Best known for the Bungonia National Park, this small village was also the first town settlement outside of the Sydney Basin and is home to the oldest Roman Catholic church in Australia.
Now, before embarking on a hike, tourists can stroll around the town learning about its history through 27 informative signs.
Moira McGinity, who grew up in Bungonia, was involved with the research and writing for the signs.
"It's been an ongoing project for several years," Ms McGinity said.
Currently residing near the old sites of 'Manning's Dairy' and 'Manning's Corner Store', Ms McGinity has an intimate knowledge of the town.
Other sites of interest include the two churches; St. Michael's Catholic Church and Christ Church, the old public school, the original police station and an old property named MIZPAH.
There are also signs marking ex-convict Daniel Cruise's house, the old post office, smithy and police paddock, court house, flogging post, gaol, CWA building, community hall, Rural Fire Service, War Memorial, Volunteer Air Observers Corps, Volunteer Defence Corps, Bungonia Park, Soda Springs, rifle range, cemetery and old inns.

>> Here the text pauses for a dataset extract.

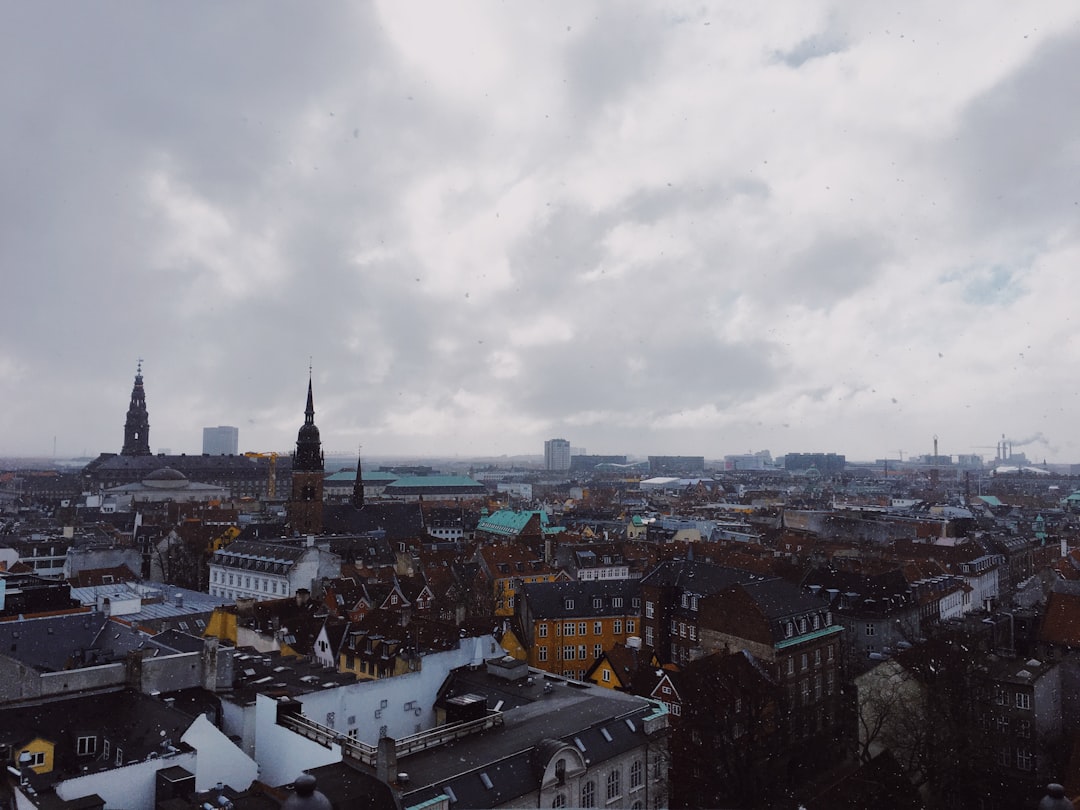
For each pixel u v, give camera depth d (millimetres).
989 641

"We used to give out little brochures about District and village points of interest but there were no physical signs at each place, just a map showing where they were," Ms McGinity said.
After a large town celebration in 1988, historical efforts really ramped up.
"We've done quite a bit of history since that," Ms McGinity said.
"I think the signs are probably one of the best things we've done because they will make walking around the village interesting.
"People may only look at some of them but I think the ones on King Street, people will read them, they're walking around reading them already."
For history buffs who do want to dive into Bungonia's past, a short drive or a slightly longer walk around town will take you to all of the signs.
As you move around the town you'll also witness the transformation of an 1820s village to a rapidly growing area with modern houses neighbouring traditional brick and stone homes.
With most of the town's first inhabitants convicts, Bungonia is also a town that attracts people looking into their ancestry.
Two plaques were recently unveiled in the cemetery listing the names of 200 people whose burial sites were unmarked.
Ms McGinity said some of the information on the signs, such as that of Daniel Cruise, had been provided by his descendants.
"Hopefully these signs attract some history enthusiasts as well as those searching for information about their ancestors," Ms McGinity said.
Other Bungonia and District Historical Society members Diana Moran and Anne Wiggan also helped with the research, design and wording for the signs.
The printing and placement of the signs were funded by the NSW state government's Bushfire Recovery Fund.